Senate discusses military policy

The Oakland University Senate, a legislative body comprised of faculty teachers from all departments and deans of campus colleges, assembled in Gold Rooms A and B on Thursday, Sept. 23, for their first meeting of the semester.

The meeting addressed a key informational item, the Oakland University Military Transfer Policy (OUMTP).

“Being a military friendly school is a testament to the intuitional commitment we have made to our veterans and their dependents,” said Steven Shablin, OU registrar.

The OUMTP ensures four hours of undesignated free-elective credit to those students who have completed more than one year of continuous active duty in the armed forces or the United States upon application.

The university admitted 240 veterans for the Fall 2010 semester, and three-quarters have registered for classes.

“Oakland has been named, again, a Military Friendly school for 2011 by GI Jobs Magazine,” Shablin said. “It only gives designation to about 15 percent of all colleges and universities in the United States.”

Michael Brennan, a senior majoring in anthropology,

attended the meeting and was pleased with OU’s status as a Military Friendly school.

“I’ve been working on a committee with a couple of the members of the senate and the registrar,” Brennan said. “We were planning to put a proposal together to institute it (the OUMTP) and then we found out the senate had already passed a similar proposal in 1973.”

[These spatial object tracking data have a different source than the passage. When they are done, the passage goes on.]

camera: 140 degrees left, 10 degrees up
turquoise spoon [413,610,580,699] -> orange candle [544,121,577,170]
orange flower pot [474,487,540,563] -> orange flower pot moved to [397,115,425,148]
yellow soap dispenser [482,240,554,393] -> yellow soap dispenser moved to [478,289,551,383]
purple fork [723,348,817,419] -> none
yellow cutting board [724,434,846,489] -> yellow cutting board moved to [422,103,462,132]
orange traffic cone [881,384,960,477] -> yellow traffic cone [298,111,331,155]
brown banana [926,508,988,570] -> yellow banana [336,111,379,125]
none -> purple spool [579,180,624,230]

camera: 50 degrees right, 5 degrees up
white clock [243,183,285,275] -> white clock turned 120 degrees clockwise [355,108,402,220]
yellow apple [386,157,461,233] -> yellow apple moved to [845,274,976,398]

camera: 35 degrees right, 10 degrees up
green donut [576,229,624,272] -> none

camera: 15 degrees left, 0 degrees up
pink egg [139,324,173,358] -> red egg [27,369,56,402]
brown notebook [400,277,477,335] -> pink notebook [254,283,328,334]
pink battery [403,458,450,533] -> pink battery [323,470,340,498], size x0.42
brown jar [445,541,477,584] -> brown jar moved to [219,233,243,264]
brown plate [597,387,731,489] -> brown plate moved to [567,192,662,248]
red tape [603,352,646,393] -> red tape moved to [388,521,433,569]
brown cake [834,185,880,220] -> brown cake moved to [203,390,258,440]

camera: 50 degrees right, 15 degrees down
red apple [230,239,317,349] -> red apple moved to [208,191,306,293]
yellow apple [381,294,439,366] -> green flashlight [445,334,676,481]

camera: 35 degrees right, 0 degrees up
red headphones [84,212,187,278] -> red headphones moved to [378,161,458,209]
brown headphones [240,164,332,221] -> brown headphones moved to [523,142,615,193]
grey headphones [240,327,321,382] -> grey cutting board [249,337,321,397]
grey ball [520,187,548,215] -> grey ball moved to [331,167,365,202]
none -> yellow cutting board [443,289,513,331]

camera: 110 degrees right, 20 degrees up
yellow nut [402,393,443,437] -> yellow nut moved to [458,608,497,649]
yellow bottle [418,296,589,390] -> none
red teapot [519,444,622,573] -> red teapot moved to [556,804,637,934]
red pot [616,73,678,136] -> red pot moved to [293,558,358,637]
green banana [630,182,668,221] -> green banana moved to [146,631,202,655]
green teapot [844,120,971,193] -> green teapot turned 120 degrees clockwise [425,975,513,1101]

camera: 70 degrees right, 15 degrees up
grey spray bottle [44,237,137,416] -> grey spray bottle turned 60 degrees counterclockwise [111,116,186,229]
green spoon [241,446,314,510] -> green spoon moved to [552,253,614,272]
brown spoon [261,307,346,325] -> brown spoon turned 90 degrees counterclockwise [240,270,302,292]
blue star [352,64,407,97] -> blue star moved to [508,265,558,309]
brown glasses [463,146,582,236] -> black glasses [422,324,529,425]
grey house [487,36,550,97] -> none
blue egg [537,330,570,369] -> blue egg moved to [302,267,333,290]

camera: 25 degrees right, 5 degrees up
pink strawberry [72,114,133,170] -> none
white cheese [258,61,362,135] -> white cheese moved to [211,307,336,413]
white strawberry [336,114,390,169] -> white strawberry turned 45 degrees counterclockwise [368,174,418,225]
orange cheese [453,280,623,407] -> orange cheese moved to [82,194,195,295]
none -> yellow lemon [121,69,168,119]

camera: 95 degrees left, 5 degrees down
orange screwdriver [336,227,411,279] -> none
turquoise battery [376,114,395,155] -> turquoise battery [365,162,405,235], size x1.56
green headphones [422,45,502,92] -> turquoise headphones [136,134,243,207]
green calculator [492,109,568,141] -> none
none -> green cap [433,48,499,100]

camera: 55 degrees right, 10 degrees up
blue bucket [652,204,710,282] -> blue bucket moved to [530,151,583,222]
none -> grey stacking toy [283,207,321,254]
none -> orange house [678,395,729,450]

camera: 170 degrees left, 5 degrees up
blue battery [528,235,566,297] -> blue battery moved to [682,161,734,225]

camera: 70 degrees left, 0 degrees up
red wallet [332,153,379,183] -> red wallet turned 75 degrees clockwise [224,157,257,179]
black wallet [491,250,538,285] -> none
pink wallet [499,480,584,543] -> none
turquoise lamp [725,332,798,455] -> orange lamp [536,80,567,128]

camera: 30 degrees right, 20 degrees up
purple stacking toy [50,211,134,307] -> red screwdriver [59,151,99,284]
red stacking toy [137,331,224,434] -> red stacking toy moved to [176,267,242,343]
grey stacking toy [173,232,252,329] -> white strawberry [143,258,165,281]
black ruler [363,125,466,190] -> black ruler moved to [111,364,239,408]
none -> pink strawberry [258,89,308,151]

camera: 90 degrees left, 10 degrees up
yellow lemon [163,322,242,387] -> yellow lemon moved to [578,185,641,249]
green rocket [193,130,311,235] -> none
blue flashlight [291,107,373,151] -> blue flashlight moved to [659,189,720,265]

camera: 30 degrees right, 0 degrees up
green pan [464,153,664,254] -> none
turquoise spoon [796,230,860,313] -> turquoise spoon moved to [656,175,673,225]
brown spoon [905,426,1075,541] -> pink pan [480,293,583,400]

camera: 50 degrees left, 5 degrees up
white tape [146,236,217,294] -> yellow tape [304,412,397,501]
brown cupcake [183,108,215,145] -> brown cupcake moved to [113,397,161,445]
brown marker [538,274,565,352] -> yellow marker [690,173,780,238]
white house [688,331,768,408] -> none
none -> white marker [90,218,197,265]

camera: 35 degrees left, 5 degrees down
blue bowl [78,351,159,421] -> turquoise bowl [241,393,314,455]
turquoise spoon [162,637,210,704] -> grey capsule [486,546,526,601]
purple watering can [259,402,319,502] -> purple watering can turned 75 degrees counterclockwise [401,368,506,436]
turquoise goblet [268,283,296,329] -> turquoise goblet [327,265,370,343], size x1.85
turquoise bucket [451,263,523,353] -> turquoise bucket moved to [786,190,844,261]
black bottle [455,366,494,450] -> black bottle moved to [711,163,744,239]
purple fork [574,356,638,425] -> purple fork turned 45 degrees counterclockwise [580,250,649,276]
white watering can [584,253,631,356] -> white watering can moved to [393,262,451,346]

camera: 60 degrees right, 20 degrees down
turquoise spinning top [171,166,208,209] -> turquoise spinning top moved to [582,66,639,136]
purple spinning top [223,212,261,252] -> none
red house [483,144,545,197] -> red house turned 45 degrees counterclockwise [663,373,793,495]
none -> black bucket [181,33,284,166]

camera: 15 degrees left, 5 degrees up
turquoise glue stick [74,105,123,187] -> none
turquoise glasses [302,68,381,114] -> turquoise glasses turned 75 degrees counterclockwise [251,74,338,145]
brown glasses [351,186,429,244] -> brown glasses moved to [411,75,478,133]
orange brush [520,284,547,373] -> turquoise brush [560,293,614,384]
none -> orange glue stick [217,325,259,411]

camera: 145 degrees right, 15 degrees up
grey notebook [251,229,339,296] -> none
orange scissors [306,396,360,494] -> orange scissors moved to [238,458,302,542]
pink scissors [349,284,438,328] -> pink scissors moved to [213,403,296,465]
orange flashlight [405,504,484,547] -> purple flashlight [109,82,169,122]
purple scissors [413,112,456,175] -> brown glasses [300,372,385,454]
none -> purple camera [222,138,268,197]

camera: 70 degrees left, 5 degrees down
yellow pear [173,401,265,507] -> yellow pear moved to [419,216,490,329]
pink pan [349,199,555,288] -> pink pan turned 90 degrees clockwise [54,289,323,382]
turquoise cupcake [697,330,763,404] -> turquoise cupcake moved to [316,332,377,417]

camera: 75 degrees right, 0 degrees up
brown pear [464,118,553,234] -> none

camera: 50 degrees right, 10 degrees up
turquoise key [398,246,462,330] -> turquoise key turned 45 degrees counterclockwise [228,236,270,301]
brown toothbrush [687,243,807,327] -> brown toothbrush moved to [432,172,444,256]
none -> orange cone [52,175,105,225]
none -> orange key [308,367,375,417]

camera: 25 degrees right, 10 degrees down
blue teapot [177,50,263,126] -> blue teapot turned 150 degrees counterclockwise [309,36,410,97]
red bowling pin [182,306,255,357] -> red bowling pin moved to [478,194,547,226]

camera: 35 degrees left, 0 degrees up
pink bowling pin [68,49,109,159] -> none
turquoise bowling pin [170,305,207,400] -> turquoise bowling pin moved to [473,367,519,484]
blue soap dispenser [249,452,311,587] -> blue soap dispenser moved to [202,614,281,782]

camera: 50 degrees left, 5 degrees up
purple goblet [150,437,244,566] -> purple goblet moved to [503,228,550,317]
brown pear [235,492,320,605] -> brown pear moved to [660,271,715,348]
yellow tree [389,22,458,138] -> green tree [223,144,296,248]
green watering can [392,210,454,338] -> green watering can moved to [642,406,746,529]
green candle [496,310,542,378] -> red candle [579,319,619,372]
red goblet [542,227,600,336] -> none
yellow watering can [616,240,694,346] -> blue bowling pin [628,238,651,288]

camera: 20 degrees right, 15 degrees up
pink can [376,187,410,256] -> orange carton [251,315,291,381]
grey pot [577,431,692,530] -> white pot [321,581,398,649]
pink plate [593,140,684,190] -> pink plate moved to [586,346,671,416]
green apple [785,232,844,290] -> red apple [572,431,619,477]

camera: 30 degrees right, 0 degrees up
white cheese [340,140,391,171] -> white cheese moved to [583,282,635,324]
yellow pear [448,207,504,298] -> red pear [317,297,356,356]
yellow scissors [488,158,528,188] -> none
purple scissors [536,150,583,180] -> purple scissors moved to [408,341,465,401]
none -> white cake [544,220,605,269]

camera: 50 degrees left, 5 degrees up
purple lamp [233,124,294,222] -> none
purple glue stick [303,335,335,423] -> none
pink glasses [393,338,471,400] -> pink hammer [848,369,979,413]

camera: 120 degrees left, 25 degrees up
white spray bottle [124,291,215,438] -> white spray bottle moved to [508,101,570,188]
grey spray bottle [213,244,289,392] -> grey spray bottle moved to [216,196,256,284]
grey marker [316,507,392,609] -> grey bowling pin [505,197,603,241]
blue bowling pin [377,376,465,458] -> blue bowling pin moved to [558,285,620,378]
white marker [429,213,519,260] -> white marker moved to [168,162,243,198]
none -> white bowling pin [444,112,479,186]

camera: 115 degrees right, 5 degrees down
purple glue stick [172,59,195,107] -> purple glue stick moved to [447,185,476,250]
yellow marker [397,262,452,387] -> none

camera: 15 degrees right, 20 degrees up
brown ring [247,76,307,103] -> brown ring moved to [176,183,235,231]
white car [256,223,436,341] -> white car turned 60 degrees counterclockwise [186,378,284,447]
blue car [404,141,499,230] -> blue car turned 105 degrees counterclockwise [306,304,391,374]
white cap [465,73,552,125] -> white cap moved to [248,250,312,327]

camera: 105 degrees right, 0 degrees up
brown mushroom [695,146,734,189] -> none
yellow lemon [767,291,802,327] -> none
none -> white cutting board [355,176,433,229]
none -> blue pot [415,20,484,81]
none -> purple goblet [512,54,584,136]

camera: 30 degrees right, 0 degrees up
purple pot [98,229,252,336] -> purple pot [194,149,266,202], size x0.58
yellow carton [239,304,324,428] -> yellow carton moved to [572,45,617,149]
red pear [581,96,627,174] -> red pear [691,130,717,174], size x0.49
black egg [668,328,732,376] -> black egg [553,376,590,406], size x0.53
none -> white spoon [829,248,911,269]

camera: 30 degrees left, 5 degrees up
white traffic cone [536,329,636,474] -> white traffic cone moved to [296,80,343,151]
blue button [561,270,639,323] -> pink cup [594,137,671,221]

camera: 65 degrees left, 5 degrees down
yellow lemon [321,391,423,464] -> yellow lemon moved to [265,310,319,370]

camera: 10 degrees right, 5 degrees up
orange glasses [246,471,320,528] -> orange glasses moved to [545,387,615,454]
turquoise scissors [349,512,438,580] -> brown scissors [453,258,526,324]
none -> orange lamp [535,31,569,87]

Brennan served in the U.S. Army for six years, completing two tours in Iraq.

The policy acknowledges course work completed in the U.S. including the United States Armed Forces Institute.

To get credit, the content of courses must be comparable to those OU normally grants transfer credit. The American Council on Education must recommend the course work, and the head of the appropriate academic unit at OU must approve the granting of transfer credit.

“For a lot of veterans, they have taken courses that are very closely oriented to what they want to do for the rest of their life,” Brennan said. “The courses may not mirror, but are very similar to courses that we offer in some subjects here at Oakland.”